There is a certain feature in iptables that is not so well documented and may therefore be overlooked by a lot of people (yes, including me). If you use state NEW, packets with the SYN bit unset will get through your firewall. This feature is there because in certain cases we want to consider that a packet may be part of an already ESTABLISHED connection on, for instance, another firewall. This feature makes it possible to have two or more firewalls, and for one of the firewalls to go down without any loss of data. The firewalling of the subnet could then be taken over by our secondary firewall. This does however lead to the fact that state NEW will allow pretty much any kind of TCP connection, regardless if this is the initial 3-way handshake or not.
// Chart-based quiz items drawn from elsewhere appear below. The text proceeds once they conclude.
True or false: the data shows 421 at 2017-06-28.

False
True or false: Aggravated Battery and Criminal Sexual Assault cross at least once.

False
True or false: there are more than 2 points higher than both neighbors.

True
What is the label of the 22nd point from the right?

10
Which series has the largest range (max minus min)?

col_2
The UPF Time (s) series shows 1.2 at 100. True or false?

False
To take care of this problem we add the following rules to our firewalls INPUT, OUTPUT and FORWARD chain:
$IPTABLES -A INPUT -p tcp ! --syn -m state --state NEW -j LOG \ --log-prefix "New not syn:" $IPTABLES -A INPUT -p tcp ! --syn -m state --state NEW -j DROP
The above rules will take care of this problem. This is a badly documented behavior of the Netfilter/iptables project and should definitely be more highlighted. In other words, a huge warning is in its place for this kind of behavior on your firewall.
Note that there are some troubles with the above rules and bad Microsoft TCP/IP implementations. The above rules will lead to certain conditions where packets generated by Microsoft product gets labeled as state NEW and hence get logged and dropped. It will however not lead to broken connections to my knowledge. The problem occurs when a connection gets closed, the final FIN/ACK is sent, the state machine of Netfilter closes the connection and it is no longer in the conntrack table. At this point the faulty Microsoft implementation sends another packet which is considered as state NEW but lacks the SYN bit and hence gets matched by the above rules. In other words, don't worry to much about this rule, or if you are worried anyways, set the --log-headers option to the rule and log the headers too and you'll get a better look at what the packet looks like.
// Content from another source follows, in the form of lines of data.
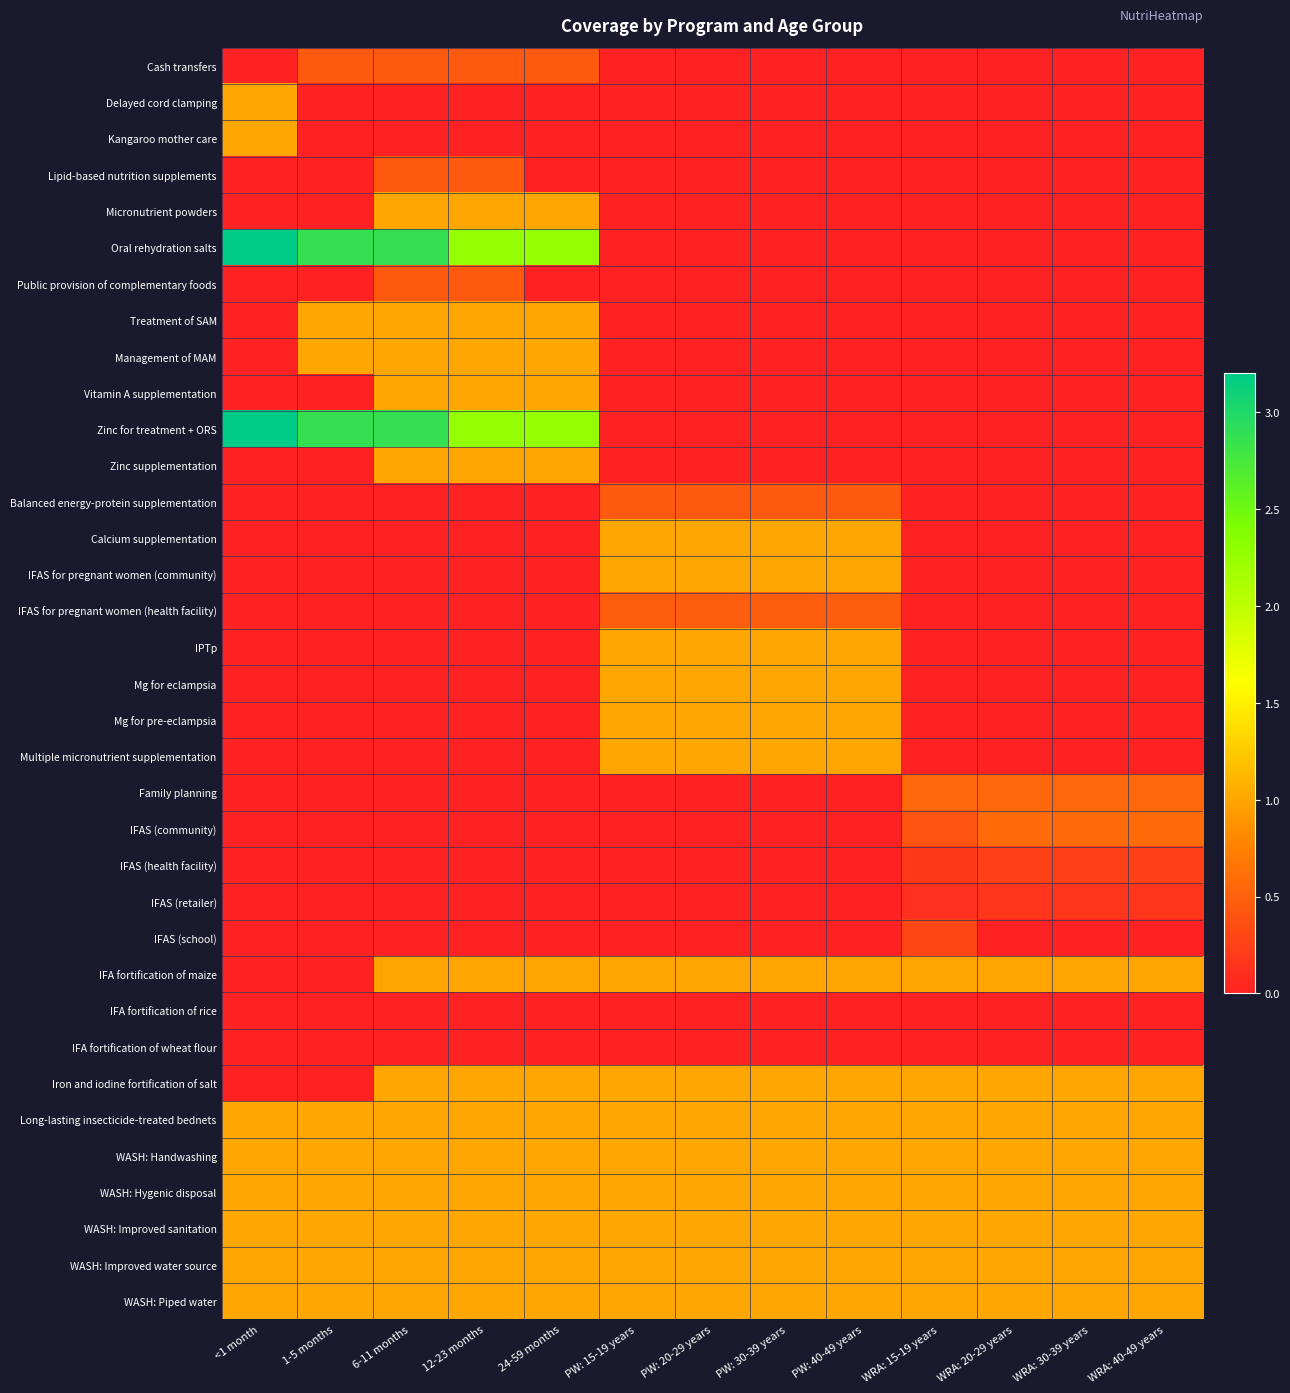

What is the spread (max minus min) of values at 24-59 months?

2.3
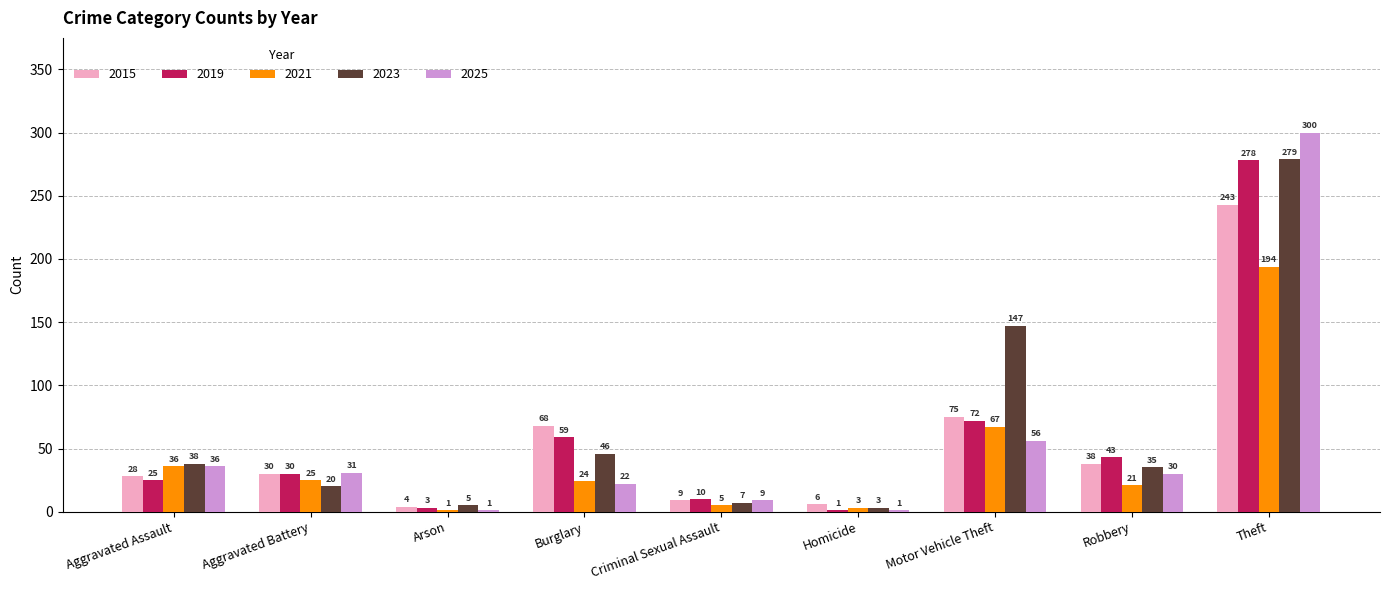

Reading left to right, extract all data points from this chart.

2015: Aggravated Assault=28	Aggravated Battery=30	Arson=4	Burglary=68	Criminal Sexual Assault=9	Homicide=6	Motor Vehicle Theft=75	Robbery=38	Theft=243
2019: Aggravated Assault=25	Aggravated Battery=30	Arson=3	Burglary=59	Criminal Sexual Assault=10	Homicide=1	Motor Vehicle Theft=72	Robbery=43	Theft=278
2021: Aggravated Assault=36	Aggravated Battery=25	Arson=1	Burglary=24	Criminal Sexual Assault=5	Homicide=3	Motor Vehicle Theft=67	Robbery=21	Theft=194
2023: Aggravated Assault=38	Aggravated Battery=20	Arson=5	Burglary=46	Criminal Sexual Assault=7	Homicide=3	Motor Vehicle Theft=147	Robbery=35	Theft=279
2025: Aggravated Assault=36	Aggravated Battery=31	Arson=1	Burglary=22	Criminal Sexual Assault=9	Homicide=1	Motor Vehicle Theft=56	Robbery=30	Theft=300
There is one more known problem with these rules. If someone is currently connected to the firewall, let's say from the LAN, and you have the script set to be activated when running a PPP connection. In this case, when you start the PPP connection, the person previously connected through the LAN will be more or less killed. This only applies when you are running with the conntrack and nat code bases as modules, and the modules are loaded and unloaded each time you run the script. Another way to get this problem is to run the rc.firewall.txt script from a telnet connection from a host not on the actual firewall. To put it simply, you connect with telnet or some other stream connection. Start the connection tracking modules, then load the NEW not SYN packet rules. Finally, the telnet client or daemon tries to send something. the connection tracking code will not recognize this connection as a legal connection since it has not seen packets in any direction on this connection before, also there will be no SYN bits set since it is not actually the first packet in the connection. Hence, the packet will match to the rules and be logged and after-wards dropped to the ground.